Prompt: Reproduce the data below word for word, setting aside any picture it holds.

[Collected data]
————————
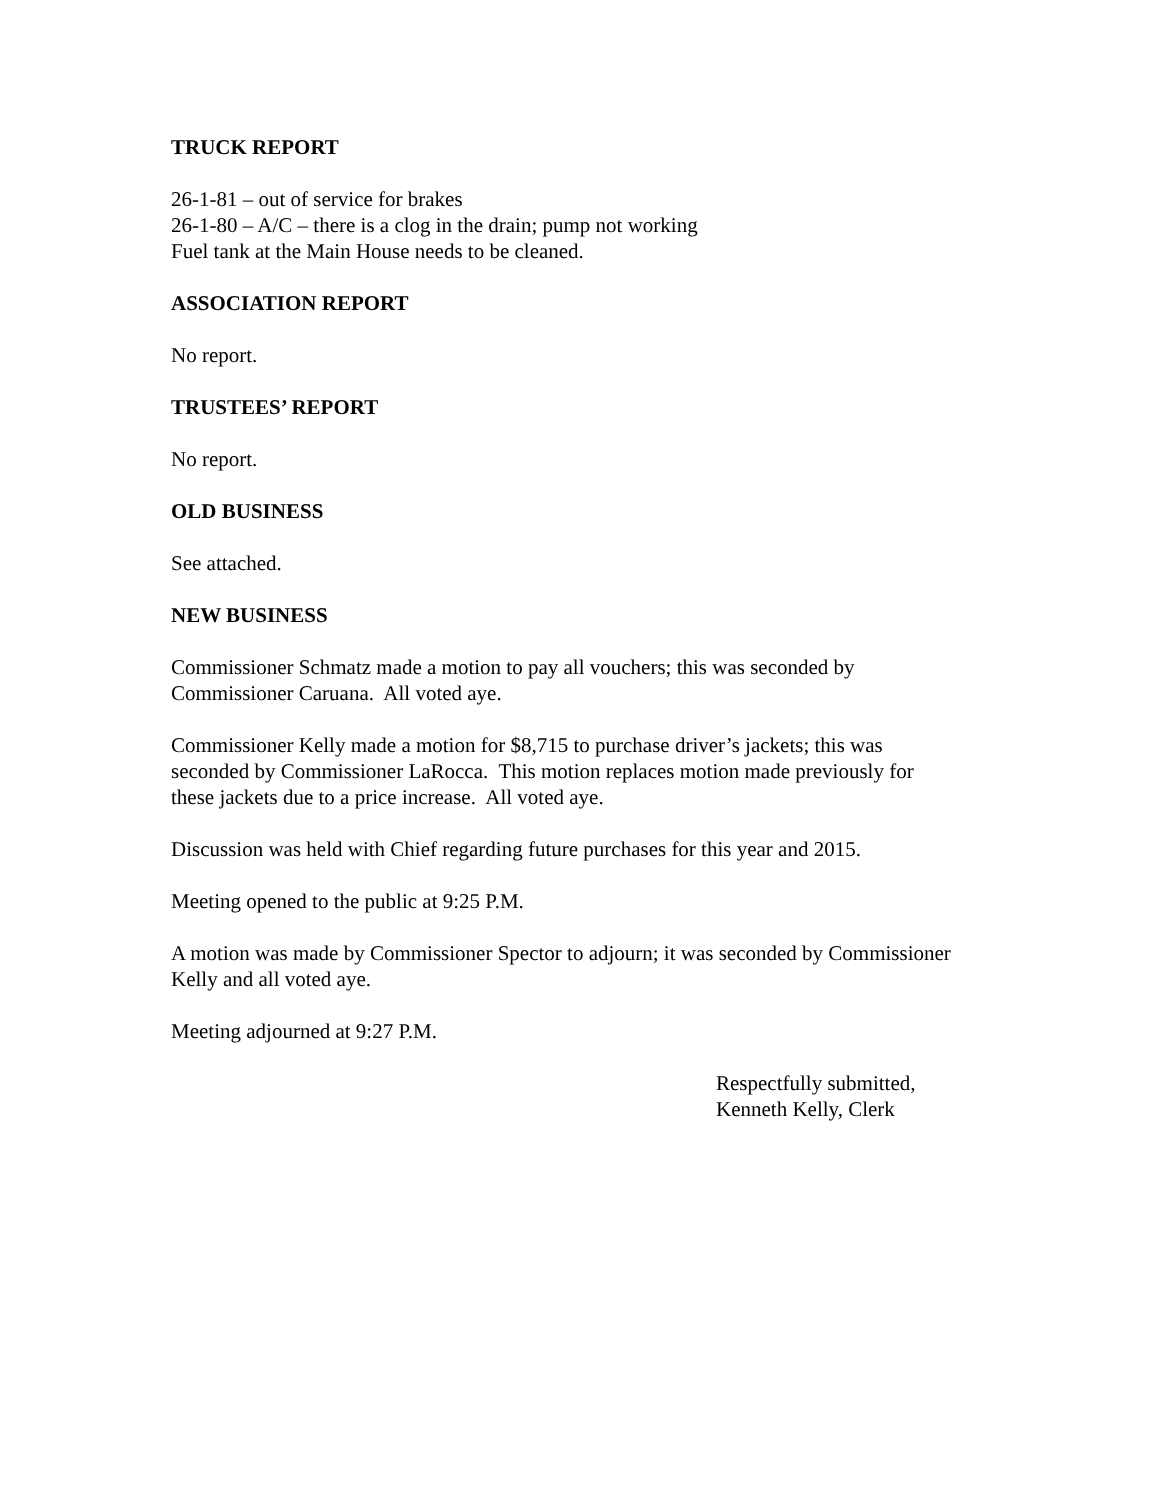TRUCK REPORT
26-1-81 – out of service for brakes
26-1-80 – A/C – there is a clog in the drain; pump not working
Fuel tank at the Main House needs to be cleaned.
ASSOCIATION REPORT
No report.
TRUSTEES’ REPORT
No report.
OLD BUSINESS
See attached.
NEW BUSINESS
Commissioner Schmatz made a motion to pay all vouchers; this was seconded by
Commissioner Caruana. All voted aye.
Commissioner Kelly made a motion for $8,715 to purchase driver’s jackets; this was
seconded by Commissioner LaRocca. This motion replaces motion made previously for
these jackets due to a price increase. All voted aye.
Discussion was held with Chief regarding future purchases for this year and 2015.
Meeting opened to the public at 9:25 P.M.
A motion was made by Commissioner Spector to adjourn; it was seconded by Commissioner
Kelly and all voted aye.
Meeting adjourned at 9:27 P.M.
Respectfully submitted,
Kenneth Kelly, Clerk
————————
Finished exercise:
TRUCK REPORT
26-1-81 – out of service for brakes
26-1-80 – A/C – there is a clog in the drain; pump not working
Fuel tank at the Main House needs to be cleaned.
ASSOCIATION REPORT
No report.
TRUSTEES’ REPORT
No report.
OLD BUSINESS
See attached.
NEW BUSINESS
Commissioner Schmatz made a motion to pay all vouchers; this was seconded by
Commissioner Caruana. All voted aye.
Commissioner Kelly made a motion for $8,715 to purchase driver’s jackets; this was
seconded by Commissioner LaRocca. This motion replaces motion made previously for
these jackets due to a price increase. All voted aye.
Discussion was held with Chief regarding future purchases for this year and 2015.
Meeting opened to the public at 9:25 P.M.
A motion was made by Commissioner Spector to adjourn; it was seconded by Commissioner
Kelly and all voted aye.
Meeting adjourned at 9:27 P.M.
Respectfully submitted,
Kenneth Kelly, Clerk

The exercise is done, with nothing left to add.